Esse é um daqueles projetos que merecem atenção. Um ‘mockumentary’ engraçadíssimo, O Monstro do Monstro do Frankenstein traz David Harbour como um ator disposto a reverenciar o legado do seu pai. Brincando com o viés indulgente do gênero, o curta de 35 minutos arranca sinceras risadas ao acompanhar a busca de um filho na tentativa de compreender o legado do seu pai a partir de uma obscura série de TV produzida por ele. Com o próprio Harbour vivendo o afetado pai, a produção original Netflix deixa um gostinho de quero mais ao rir da própria classe, ao debochar do método dos realizadores que se levam a sério demais, da vaidade do showbiz, da excentricidade de algumas das suas “estrelas”, do formato documental. Harbour mergulha nesta piada em formato fílmico com intensidade, extraindo o máximo do peculiar texto sem nunca se levar a sério demais. O resultado é uma produção despretensiosa e impagável que não deve passar despercebida.

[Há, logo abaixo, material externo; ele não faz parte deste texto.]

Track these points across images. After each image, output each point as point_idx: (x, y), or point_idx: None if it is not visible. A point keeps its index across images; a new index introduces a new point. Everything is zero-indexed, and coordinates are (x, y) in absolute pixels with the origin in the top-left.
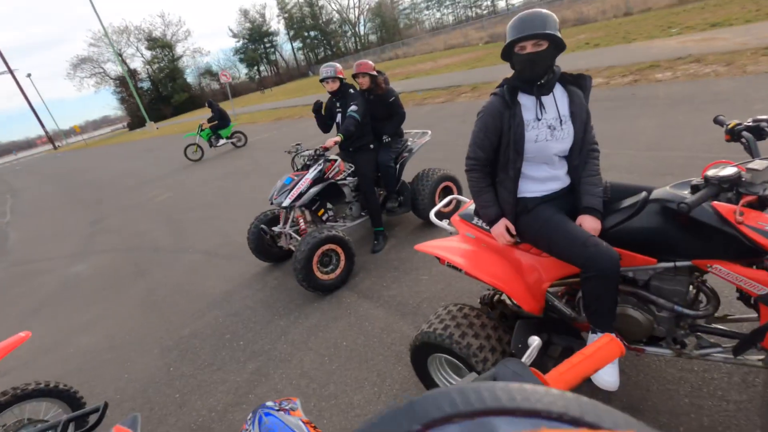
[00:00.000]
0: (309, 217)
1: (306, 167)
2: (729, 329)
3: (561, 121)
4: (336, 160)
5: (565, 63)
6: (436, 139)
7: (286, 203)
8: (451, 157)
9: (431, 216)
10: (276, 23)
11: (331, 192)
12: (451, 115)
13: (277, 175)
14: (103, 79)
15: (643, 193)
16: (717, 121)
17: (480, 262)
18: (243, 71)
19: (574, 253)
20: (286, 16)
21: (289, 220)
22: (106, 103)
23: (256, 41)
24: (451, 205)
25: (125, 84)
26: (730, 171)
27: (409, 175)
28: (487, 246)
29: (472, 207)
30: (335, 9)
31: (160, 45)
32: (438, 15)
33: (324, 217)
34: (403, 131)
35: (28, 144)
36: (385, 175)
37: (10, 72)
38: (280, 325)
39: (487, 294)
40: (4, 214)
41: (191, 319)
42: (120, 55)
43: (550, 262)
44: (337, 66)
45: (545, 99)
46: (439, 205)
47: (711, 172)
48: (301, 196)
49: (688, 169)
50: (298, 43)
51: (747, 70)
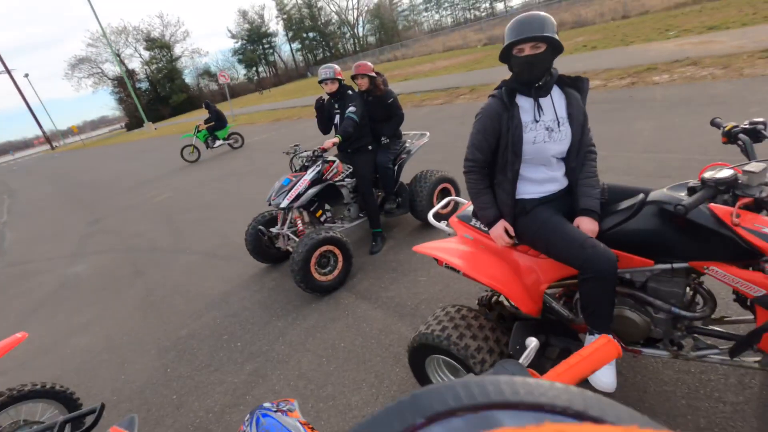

- Shirkers: O Filme Perdido (2018)



Sem medo de errar, poucos longas lançados em 2018 me surpreenderam tanto quanto Shirkers. Confesso, inclusive, que cheguei a relutar em assisti-lo, mesmo diante das elogiosas críticas ao redor do mundo. Felizmente, a curiosidade venceu. Uma exaltação do cinema faça você mesmo, a película escrita e dirigida por Sandi Tan impressiona ao se debruçar sobre as agruras de uma então realizadora da Singapura que viu o seu sonho juvenil se transformar num desconcertante pesadelo. Embora o argumento se disperse nos seus primeiros minutos, se distanciando do tema em questão ao estabelecer o contexto sócio-político do pequeno país asiático e a formação cultural das protagonistas, Tan não demora muito para fisgar a atenção do espectador com a sua hipnotizante história de vida. Transitando entre o passado e o presente com enorme desenvoltura, o doc retorna a década de 1990 para narrar a jornada da jovem Sandi, um adolescente com anseios artístico que diante da repressão e da censura só queria fazer cinema. Ao lado das suas duas inseparáveis amigas, a madura Jamine Ng e a cativante Sophie, ela decide filmar o que seria uma das primeiras produções ‘indies’ do seu país. Tudo sai do controle, entretanto, quando Sandi decide trazer o seu tutor cinematográfico, o enigmático Georges Cardona, para o comando da produção, iniciando assim um relacionamento complexo que viria a mudar a sua vida de uma vez por todas. Ora um desconcertante grito de liberdade, ora uma doce manifestação de afeto à sua criação, Shirkers é um daqueles títulos indispensáveis para os fãs da Sétima Arte. Um relato sincero sobre uma jovem talentosa com sonhos e também muitas falhas (a maioria delas expostas corajosamente no documentário) que não titubeou em compartilhar a sua singular visão de cinema. Infelizmente para Sandi Tan, a espera foi grande. Provavelmente revoltante. Mas, quase três décadas depois, ela ganhou a oportunidade de exorcizar os seus mais íntimos fantasmas num documentário sentimental, verdadeiro, virtuoso, instigante e acima de tudo surpreendente.